Leading U.S. lawmakers including Senate Majority Leader Harry Reid Sunday expressed optimism for a deal within reach and offered support to the emerging package.

After speaking to U.S. Vice President Joe Biden Sunday morning, Reid said on the Senate floor that he was “hopeful” that Democratic negotiators were “close to an agreement” with Republican leaders.

“I ask those who have said they will never compromise on any terms to think about who their stubbornness will hurt,” Reid urged.

“We can not allow the U.S. economy to lapse into a default,” Assistant Senate Majority Leader Dick Durbin said on the Senate floor during an unusual Sunday session.
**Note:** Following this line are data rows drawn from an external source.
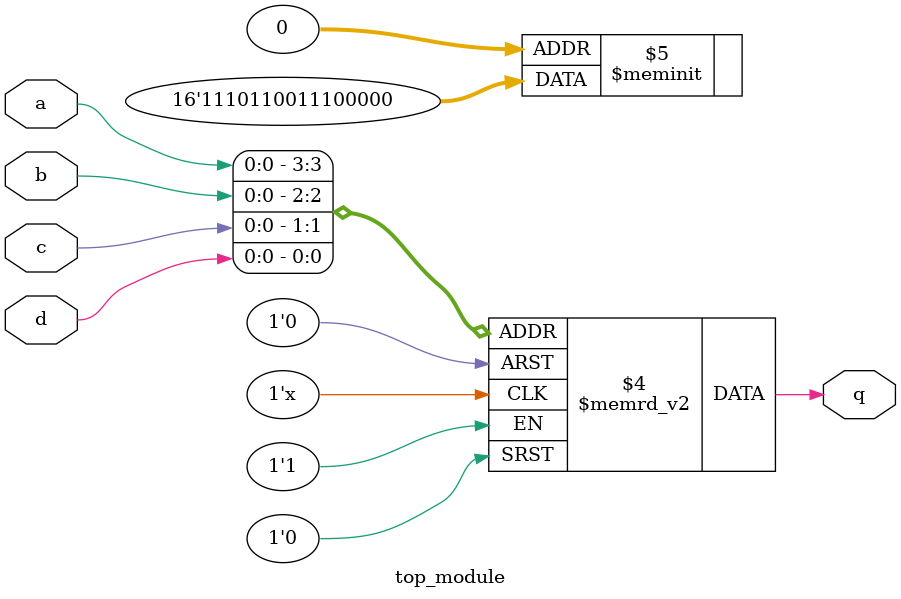
<source format=sv>
module top_module (
    input a, 
    input b, 
    input c, 
    input d,
    output reg q
);

always @(*) begin
    case ({a, b, c, d})
        4'b0000: q = 1'b0;
        4'b0001: q = 1'b0;
        4'b0010: q = 1'b0;
        4'b0011: q = 1'b0;
        4'b0100: q = 1'b0;
        4'b0101: q = 1'b1;
        4'b0110: q = 1'b1;
        4'b0111: q = 1'b1;
        4'b1000: q = 1'b0;
        4'b1001: q = 1'b0;
        4'b1010: q = 1'b1;
        4'b1011: q = 1'b1;
        4'b1100: q = 1'b0;
        4'b1101: q = 1'b1;
        4'b1110: q = 1'b1;
        4'b1111: q = 1'b1;
    endcase
end

endmodule

</source>
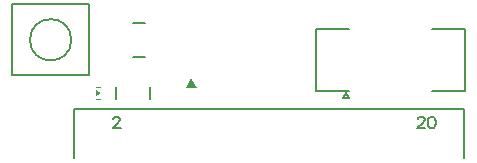
<source format=gto>
G04*
G04 #@! TF.GenerationSoftware,Altium Limited,Altium Designer,23.4.1 (23)*
G04*
G04 Layer_Color=65535*
%FSLAX44Y44*%
%MOMM*%
G71*
G04*
G04 #@! TF.SameCoordinates,E4356CB4-9A03-4441-A28E-8BB409EA4FDF*
G04*
G04*
G04 #@! TF.FilePolarity,Positive*
G04*
G01*
G75*
%ADD10C,0.2000*%
%ADD11C,0.1500*%
%ADD12C,0.1000*%
G36*
X107500Y60000D02*
X103000Y57250D01*
Y62750D01*
X107500Y60000D01*
D02*
G37*
G36*
X179200Y64000D02*
X184200Y73000D01*
X189200Y64000D01*
X179200D01*
D02*
G37*
D10*
X82500Y105000D02*
G03*
X82500Y105000I-17500J0D01*
G01*
X84902Y5000D02*
Y46000D01*
X415102Y5000D02*
Y46000D01*
X84902D02*
X415102D01*
D11*
X289700Y114000D02*
X317700D01*
X387700D02*
X415700D01*
Y62000D02*
Y114000D01*
X387700Y62000D02*
X415700D01*
X289700D02*
X317700D01*
X289700D02*
Y114000D01*
X312624Y55331D02*
X317624D01*
X312624D02*
X315124Y60331D01*
X317624Y55331D01*
X149250Y55000D02*
Y65000D01*
X120750Y55000D02*
Y65000D01*
X135000Y119250D02*
X145000D01*
X135000Y90750D02*
X145000D01*
X32500Y75000D02*
X97500D01*
X32500D02*
Y135000D01*
X97500D01*
Y75000D02*
Y135000D01*
X375976Y37619D02*
Y38095D01*
X376452Y39047D01*
X376928Y39523D01*
X377880Y39999D01*
X379785D01*
X380737Y39523D01*
X381213Y39047D01*
X381689Y38095D01*
Y37142D01*
X381213Y36190D01*
X380261Y34762D01*
X375500Y30001D01*
X382165D01*
X387259Y39999D02*
X385831Y39523D01*
X384879Y38095D01*
X384403Y35714D01*
Y34286D01*
X384879Y31905D01*
X385831Y30477D01*
X387259Y30001D01*
X388212D01*
X389640Y30477D01*
X390592Y31905D01*
X391068Y34286D01*
Y35714D01*
X390592Y38095D01*
X389640Y39523D01*
X388212Y39999D01*
X387259D01*
X117976Y37619D02*
Y38095D01*
X118452Y39047D01*
X118928Y39523D01*
X119880Y39999D01*
X121785D01*
X122737Y39523D01*
X123213Y39047D01*
X123689Y38095D01*
Y37142D01*
X123213Y36190D01*
X122261Y34762D01*
X117500Y30001D01*
X124165D01*
D12*
X103000Y55000D02*
X107000D01*
X103000Y65000D02*
X107000D01*
M02*

</source>
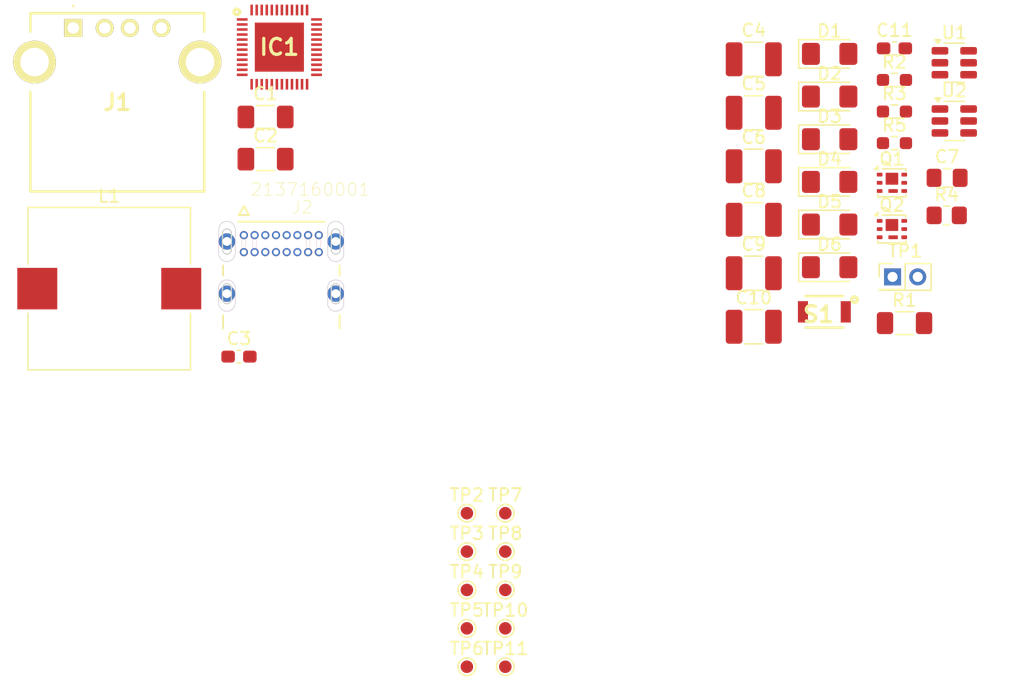
<source format=kicad_pcb>
(kicad_pcb
	(version 20241229)
	(generator "pcbnew")
	(generator_version "9.0")
	(general
		(thickness 1.6)
		(legacy_teardrops no)
	)
	(paper "A4")
	(layers
		(0 "F.Cu" signal)
		(2 "B.Cu" signal)
		(9 "F.Adhes" user "F.Adhesive")
		(11 "B.Adhes" user "B.Adhesive")
		(13 "F.Paste" user)
		(15 "B.Paste" user)
		(5 "F.SilkS" user "F.Silkscreen")
		(7 "B.SilkS" user "B.Silkscreen")
		(1 "F.Mask" user)
		(3 "B.Mask" user)
		(17 "Dwgs.User" user "User.Drawings")
		(19 "Cmts.User" user "User.Comments")
		(21 "Eco1.User" user "User.Eco1")
		(23 "Eco2.User" user "User.Eco2")
		(25 "Edge.Cuts" user)
		(27 "Margin" user)
		(31 "F.CrtYd" user "F.Courtyard")
		(29 "B.CrtYd" user "B.Courtyard")
		(35 "F.Fab" user)
		(33 "B.Fab" user)
		(39 "User.1" user)
		(41 "User.2" user)
		(43 "User.3" user)
		(45 "User.4" user)
	)
	(setup
		(pad_to_mask_clearance 0)
		(allow_soldermask_bridges_in_footprints no)
		(tenting front back)
		(pcbplotparams
			(layerselection 0x00000000_00000000_55555555_5755f5ff)
			(plot_on_all_layers_selection 0x00000000_00000000_00000000_00000000)
			(disableapertmacros no)
			(usegerberextensions no)
			(usegerberattributes yes)
			(usegerberadvancedattributes yes)
			(creategerberjobfile yes)
			(dashed_line_dash_ratio 12.000000)
			(dashed_line_gap_ratio 3.000000)
			(svgprecision 4)
			(plotframeref no)
			(mode 1)
			(useauxorigin no)
			(hpglpennumber 1)
			(hpglpenspeed 20)
			(hpglpendiameter 15.000000)
			(pdf_front_fp_property_popups yes)
			(pdf_back_fp_property_popups yes)
			(pdf_metadata yes)
			(pdf_single_document no)
			(dxfpolygonmode yes)
			(dxfimperialunits yes)
			(dxfusepcbnewfont yes)
			(psnegative no)
			(psa4output no)
			(plot_black_and_white yes)
			(plotinvisibletext no)
			(sketchpadsonfab no)
			(plotpadnumbers no)
			(hidednponfab no)
			(sketchdnponfab yes)
			(crossoutdnponfab yes)
			(subtractmaskfromsilk no)
			(outputformat 1)
			(mirror no)
			(drillshape 1)
			(scaleselection 1)
			(outputdirectory "")
		)
	)
	(net 0 "")
	(net 1 "+BATT")
	(net 2 "GND")
	(net 3 "/PD_Control/SW")
	(net 4 "/PD_Control/BST")
	(net 5 "/PD_Control/VBUSC")
	(net 6 "/PD_Control/VBUSA1")
	(net 7 "unconnected-(IC1-GATEA2-Pad35)")
	(net 8 "/PD_Control/VOUTA1")
	(net 9 "/PD_Control/VOUTSN")
	(net 10 "/PD_Control/VCC")
	(net 11 "Net-(D1-K)")
	(net 12 "unconnected-(IC1-GATEB-Pad37)")
	(net 13 "Net-(D1-A)")
	(net 14 "Net-(D2-K)")
	(net 15 "/PD_Control/DLED1")
	(net 16 "Net-(D4-K)")
	(net 17 "Net-(D6-A)")
	(net 18 "Net-(IC1-LED5{slash}CSET)")
	(net 19 "/PD_Control/CC2")
	(net 20 "/PD_Control/DC+")
	(net 21 "/PD_Control/DA-")
	(net 22 "/PD_Control/GATEC")
	(net 23 "Net-(IC1-NTC)")
	(net 24 "/PD_Control/GATEA1")
	(net 25 "Net-(IC1-KEY{slash}GSET{slash}IDA1)")
	(net 26 "/PD_Control/DC-")
	(net 27 "/PD_Control/DA+")
	(net 28 "/PD_Control/CC1")
	(net 29 "/PD_Control/D+")
	(net 30 "/PD_Control/D-")
	(net 31 "/PD_Control/D1-")
	(net 32 "/PD_Control/D1+")
	(net 33 "unconnected-(U1-VBUS-Pad5)")
	(net 34 "unconnected-(U2-VBUS-Pad5)")
	(net 35 "unconnected-(IC1-GATEL-Pad34)")
	(net 36 "Net-(IC1-DPA2)")
	(net 37 "Net-(IC1-DMB)")
	(net 38 "Net-(IC1-DPB)")
	(net 39 "Net-(IC1-VBUSB)")
	(net 40 "Net-(IC1-CCL{slash}WLED)")
	(net 41 "Net-(IC1-DATA)")
	(net 42 "Net-(IC1-VOUTA2)")
	(net 43 "Net-(IC1-VBUSA2)")
	(net 44 "Net-(IC1-VBUSL)")
	(net 45 "Net-(IC1-DMA2)")
	(net 46 "unconnected-(J2-SBU1-PadA8)")
	(net 47 "unconnected-(J2-SBU2-PadB8)")
	(footprint "Capacitor_SMD:C_1206_3216Metric_Pad1.33x1.80mm_HandSolder" (layer "F.Cu") (at 71.2107 67.1356))
	(footprint "Resistor_SMD:R_0805_2012Metric_Pad1.20x1.40mm_HandSolder" (layer "F.Cu") (at 125.2948 71.6024))
	(footprint "LED_SMD:LED_1206_3216Metric_Pad1.42x1.75mm_HandSolder" (layer "F.Cu") (at 115.9998 65.5524))
	(footprint "Connector_PinHeader_2.00mm:PinHeader_2x01_P2.00mm_Vertical" (layer "F.Cu") (at 120.9948 76.4924))
	(footprint "USB1130-15-A:USB113015A" (layer "F.Cu") (at 55.9407 56.7106))
	(footprint "Package_SON:Texas_DQK" (layer "F.Cu") (at 120.9448 72.6924))
	(footprint "Resistor_SMD:R_0603_1608Metric_Pad0.98x0.95mm_HandSolder" (layer "F.Cu") (at 121.1448 60.8424))
	(footprint "Capacitor_SMD:C_1210_3225Metric_Pad1.33x2.70mm_HandSolder" (layer "F.Cu") (at 109.9748 63.4524))
	(footprint "Package_TO_SOT_SMD:SOT-23-6" (layer "F.Cu") (at 125.8948 59.4774))
	(footprint "LED_SMD:LED_1206_3216Metric_Pad1.42x1.75mm_HandSolder" (layer "F.Cu") (at 115.9998 75.7224))
	(footprint "LED_SMD:LED_1206_3216Metric_Pad1.42x1.75mm_HandSolder" (layer "F.Cu") (at 115.9998 62.1624))
	(footprint "TestPoint:TestPoint_Pad_D1.0mm" (layer "F.Cu") (at 90.2462 95.2674))
	(footprint "Inductor_SMD:L_Vishay_IHLP-5050" (layer "F.Cu") (at 58.8007 77.4256))
	(footprint "Resistor_SMD:R_0603_1608Metric_Pad0.98x0.95mm_HandSolder" (layer "F.Cu") (at 121.1448 65.8624))
	(footprint "Capacitor_SMD:C_0603_1608Metric_Pad1.08x0.95mm_HandSolder" (layer "F.Cu") (at 121.1448 58.3324))
	(footprint "TestPoint:TestPoint_Pad_D1.0mm" (layer "F.Cu") (at 87.1962 98.3174))
	(footprint "LED_SMD:LED_1206_3216Metric_Pad1.42x1.75mm_HandSolder" (layer "F.Cu") (at 115.9998 68.9424))
	(footprint "TestPoint:TestPoint_Pad_D1.0mm" (layer "F.Cu") (at 90.2462 101.3674))
	(footprint "Capacitor_SMD:C_1210_3225Metric_Pad1.33x2.70mm_HandSolder" (layer "F.Cu") (at 109.9748 80.4524))
	(footprint "B3U1000P:B3U-1000P" (layer "F.Cu") (at 115.5798 79.2674))
	(footprint "TestPoint:TestPoint_Pad_D1.0mm" (layer "F.Cu") (at 90.2462 107.4674))
	(footprint "TestPoint:TestPoint_Pad_D1.0mm" (layer "F.Cu") (at 90.2462 104.4174))
	(footprint "TestPoint:TestPoint_Pad_D1.0mm" (layer "F.Cu") (at 87.1962 104.4174))
	(footprint "SW6208:QFN40P600X600X80-49N" (layer "F.Cu") (at 72.3077 58.2356))
	(footprint "TestPoint:TestPoint_Pad_D1.0mm" (layer "F.Cu") (at 87.1962 107.4674))
	(footprint "2137160001:MOLEX_2137160001" (layer "F.Cu") (at 72.4642 80.8256))
	(footprint "Capacitor_SMD:C_1210_3225Metric_Pad1.33x2.70mm_HandSolder"
		(layer "F.Cu")
		(uuid "908c356b-11c4-4736-b3fd-571e37cb6e8d")
		(at 109.9748 76.2024)
		(descr "Capacitor SMD 1210 (3225 Metric), square (rectangular) end terminal, IP
... [65307 chars truncated]
</source>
U.S. Senate Republicans Sunday blocked a debt ceiling proposal put forth by Reid. By a vote of 50 to 49, the Reid plan fell short of the 60 votes needed to clear a procedural hurdle to end a Republican filibuster and advance in the 100-member chamber.

Forty-three Republican senators including Senate Republican leader Mitch McConnell Saturday signed a joint letter to voice their opposition to the Reid plan and vowed to block the measure to move forward.

The outcome of the symbolic test vote did not affect the broader ongoing effort of both parties to come up with a compromise plan. Experts held that elements of the Reid plan and an earlier plan by House Speaker John Boehner were incorporated in the package.

However, the right-tilted deficit cutting proposal without guaranteed revenue might face a backlash from liberal Democrats.

Although Reid had a head start in backing the blueprint compromise deal, key House Democrats including Chris Van Hollen, a senior Democrat on the House Budget Committee, suggested Democratic House leaders should wait for House Republicans to play their hand openly first.

House Democratic Leader Nancy Pelosi said Sunday afternoon that Democrats in the House have not decided to support the last-ditch compromise deal to raise the U.S. debt limit, adding some fresh uncertainty to the bitter stalemate.

Pelosi told reporters that she will discuss the tentative agreement with House Democrats on Monday.

International Monetary Fund Managing Director Christine Lagarde Sunday urged the United States to solve the debt ceiling problem in a timely manner to avoid negative global repercussions, given the importance of the U.S. economy in the world.